The legislation would grant the State Commission of Investigation an expanded mandate, allowing it to investigate misuses of taxpayer money as the comptroller does now. The bill would also allow it to investigate misconduct by law enforcement.
The latter provision, combined with another allowing the commission to seek approval for wiretaps, pushed New Jersey’s top law enforcement official to sound the alarm.
“The idea of wiretapping conducted by a civil enforcement agency never once came up to me, in my four years as an attorney general, as an idea we should even consider, much less one I should be testifying about before this body,” said Attorney General Matt Platkin.
Platkin added that he has significant concerns about the bill’s constitutionality, warning the provisions that would allow staff at the State Commission of Investigation — an agency overseen partly by the Legislature — to seek wiretaps or participate in prosecutions risk trampling on the separation of powers by allowing the Legislature to enforce laws, rather than draft them.
“What it does is it creates a rogue prosecution agency reportable to legislative leadership with an executive director — as great as Bruce Keller may be — the Legislature reaffirms can be fired at will with no notice,” said Platkin.

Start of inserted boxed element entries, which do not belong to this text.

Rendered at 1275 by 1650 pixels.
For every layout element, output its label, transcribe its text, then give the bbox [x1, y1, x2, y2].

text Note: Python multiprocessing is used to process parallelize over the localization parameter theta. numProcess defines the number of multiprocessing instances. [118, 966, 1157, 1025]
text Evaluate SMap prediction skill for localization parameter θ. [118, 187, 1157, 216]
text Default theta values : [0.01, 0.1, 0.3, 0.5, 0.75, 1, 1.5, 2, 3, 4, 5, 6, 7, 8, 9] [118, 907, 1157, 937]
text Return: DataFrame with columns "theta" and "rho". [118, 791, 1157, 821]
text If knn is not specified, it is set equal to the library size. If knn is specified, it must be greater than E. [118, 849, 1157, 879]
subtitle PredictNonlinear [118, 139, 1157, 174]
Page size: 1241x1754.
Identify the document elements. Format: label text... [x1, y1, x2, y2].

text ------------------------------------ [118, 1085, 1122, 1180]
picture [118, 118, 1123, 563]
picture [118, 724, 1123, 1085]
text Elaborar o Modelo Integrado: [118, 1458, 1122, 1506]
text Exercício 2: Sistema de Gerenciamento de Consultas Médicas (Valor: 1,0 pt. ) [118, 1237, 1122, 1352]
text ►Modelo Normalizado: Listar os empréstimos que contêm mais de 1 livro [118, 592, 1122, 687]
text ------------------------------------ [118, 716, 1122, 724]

Few who testified Monday said they oppose making the State Commission of Investigation more robust, though almost universally, witnesses said changes should not come at the expense of the comptroller’s office.
Acting State Comptroller Kevin Walsh said his office is more productive, noting it had published 25 reports in 2025 to the commission’s zero.
“The reality is SCI can return to its glory days, and Mr. Keller may even be the one to do it, but it doesn’t need to come at the cost of undermining the executive branch’s watchdog when we have been more effective, more prolific, including in investigations,” Walsh said.
The comptroller’s falling out with legislators began in 2023 after the office released a report that Union County had improperly paid some of its top officials, and that conflict heated to a boiling point over the following two years.
Subsequent reports that found waste in Essex County’s COVID-19 vaccine program and procurement violations in Hudson County spurred calls from county officials to rein in the office with legislative hearings.
Some witnesses — including some of the state’s other oversight officials — suggested the bill is retaliation over the comptroller’s work.
“While it has been presented as if it were not an attack on one agency, it does appear to be an attack on one agency — not because it’s doing a bad job, but quite a good job, I think,” said Terry Schuster, New Jersey’s corrections ombudsman. “Independent oversight bodies have to be able to say the truth, even when it’s unpopular.”
State Sen. John Burzichelli (D-Burlington) said the bill was drafted because of dissatisfaction “with how things have been running” at the comptroller’s office, though neither he nor any other members of the committee named particular problems there.
Sen. Jim Beach (D-Camden), the committee’s chair, suggested the bill was spurred by discontent with Platkin’s performance as attorney general, though the bill does not affect Platkin’s office outside of allowing the commission to seek wiretap approval for employees of the Office of the Attorney General.
Beach, who chairs the Camden County Democratic Committee and is a close Norcross ally, imposed a strict three-minute time limit on testimony by most of the bill’s roughly three dozen opponents — including, at times, by cutting their microphones — but not its supporters.
Beach engaged in shouting matches with Walsh and also with U.S. Sen Andy Kim (D-NJ), who was among those to testify against the bill. Kim had asked to testify at the start of the hearing, but Beach would not allow him to speak until near the end, even when some witnesses whose names were called earlier said they would cede their time to Kim.
When Kim’s testimony surpassed the three-minute mark, Beach told him he had to conclude.
“Sir, I have been here for five-and-a-half hours,” Kim told Beach.
“Yeah, so what?” Beach responded. “So has everyone else. Why do you think you’re special? You’re not.”